> Recorded data:

%%

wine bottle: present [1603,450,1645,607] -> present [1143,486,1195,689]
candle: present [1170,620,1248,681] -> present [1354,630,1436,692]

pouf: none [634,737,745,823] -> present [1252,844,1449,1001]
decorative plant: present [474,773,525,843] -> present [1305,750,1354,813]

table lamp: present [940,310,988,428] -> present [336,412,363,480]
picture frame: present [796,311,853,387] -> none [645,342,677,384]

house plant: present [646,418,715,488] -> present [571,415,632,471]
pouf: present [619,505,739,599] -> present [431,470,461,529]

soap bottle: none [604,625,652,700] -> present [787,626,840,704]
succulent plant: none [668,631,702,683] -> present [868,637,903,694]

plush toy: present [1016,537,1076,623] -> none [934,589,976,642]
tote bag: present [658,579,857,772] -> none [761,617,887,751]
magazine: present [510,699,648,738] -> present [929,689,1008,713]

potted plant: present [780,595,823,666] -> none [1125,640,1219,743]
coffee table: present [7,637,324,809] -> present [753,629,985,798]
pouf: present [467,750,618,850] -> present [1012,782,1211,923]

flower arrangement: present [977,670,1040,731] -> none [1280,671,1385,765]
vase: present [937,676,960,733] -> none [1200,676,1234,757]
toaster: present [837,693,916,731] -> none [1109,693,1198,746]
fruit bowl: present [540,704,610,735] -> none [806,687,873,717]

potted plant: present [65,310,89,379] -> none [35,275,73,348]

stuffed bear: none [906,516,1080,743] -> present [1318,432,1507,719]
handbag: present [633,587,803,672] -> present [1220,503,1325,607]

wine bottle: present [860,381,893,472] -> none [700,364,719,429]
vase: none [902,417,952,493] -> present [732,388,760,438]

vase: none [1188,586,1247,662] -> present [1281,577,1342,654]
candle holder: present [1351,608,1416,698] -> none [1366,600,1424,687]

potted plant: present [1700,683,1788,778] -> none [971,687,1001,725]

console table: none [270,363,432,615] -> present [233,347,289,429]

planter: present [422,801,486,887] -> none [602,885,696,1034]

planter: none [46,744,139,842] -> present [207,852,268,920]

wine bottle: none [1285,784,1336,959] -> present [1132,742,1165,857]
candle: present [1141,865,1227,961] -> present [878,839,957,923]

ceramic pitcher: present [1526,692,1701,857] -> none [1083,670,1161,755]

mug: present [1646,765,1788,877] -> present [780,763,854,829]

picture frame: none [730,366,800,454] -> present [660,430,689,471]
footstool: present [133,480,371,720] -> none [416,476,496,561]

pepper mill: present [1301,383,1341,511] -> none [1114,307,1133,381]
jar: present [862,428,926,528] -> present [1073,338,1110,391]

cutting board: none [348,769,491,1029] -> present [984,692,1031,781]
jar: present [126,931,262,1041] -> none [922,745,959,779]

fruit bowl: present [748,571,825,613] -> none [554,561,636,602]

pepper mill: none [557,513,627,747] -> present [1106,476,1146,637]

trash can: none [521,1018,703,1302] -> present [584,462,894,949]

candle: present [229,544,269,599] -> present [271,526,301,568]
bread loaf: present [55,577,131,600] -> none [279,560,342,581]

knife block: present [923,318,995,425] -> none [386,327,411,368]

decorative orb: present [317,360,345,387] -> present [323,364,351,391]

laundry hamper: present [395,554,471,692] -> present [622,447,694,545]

%%

> About this task: Taking the records above, retype every line from the one with "magazine: present [510,699,648,738]" down to the one with "pepper mill: present", exactly and with nothing else.

> Answer section:
magazine: present [510,699,648,738] -> present [929,689,1008,713]

potted plant: present [780,595,823,666] -> none [1125,640,1219,743]
coffee table: present [7,637,324,809] -> present [753,629,985,798]
pouf: present [467,750,618,850] -> present [1012,782,1211,923]

flower arrangement: present [977,670,1040,731] -> none [1280,671,1385,765]
vase: present [937,676,960,733] -> none [1200,676,1234,757]
toaster: present [837,693,916,731] -> none [1109,693,1198,746]
fruit bowl: present [540,704,610,735] -> none [806,687,873,717]

potted plant: present [65,310,89,379] -> none [35,275,73,348]

stuffed bear: none [906,516,1080,743] -> present [1318,432,1507,719]
handbag: present [633,587,803,672] -> present [1220,503,1325,607]

wine bottle: present [860,381,893,472] -> none [700,364,719,429]
vase: none [902,417,952,493] -> present [732,388,760,438]

vase: none [1188,586,1247,662] -> present [1281,577,1342,654]
candle holder: present [1351,608,1416,698] -> none [1366,600,1424,687]

potted plant: present [1700,683,1788,778] -> none [971,687,1001,725]

console table: none [270,363,432,615] -> present [233,347,289,429]

planter: present [422,801,486,887] -> none [602,885,696,1034]

planter: none [46,744,139,842] -> present [207,852,268,920]

wine bottle: none [1285,784,1336,959] -> present [1132,742,1165,857]
candle: present [1141,865,1227,961] -> present [878,839,957,923]

ceramic pitcher: present [1526,692,1701,857] -> none [1083,670,1161,755]

mug: present [1646,765,1788,877] -> present [780,763,854,829]

picture frame: none [730,366,800,454] -> present [660,430,689,471]
footstool: present [133,480,371,720] -> none [416,476,496,561]

pepper mill: present [1301,383,1341,511] -> none [1114,307,1133,381]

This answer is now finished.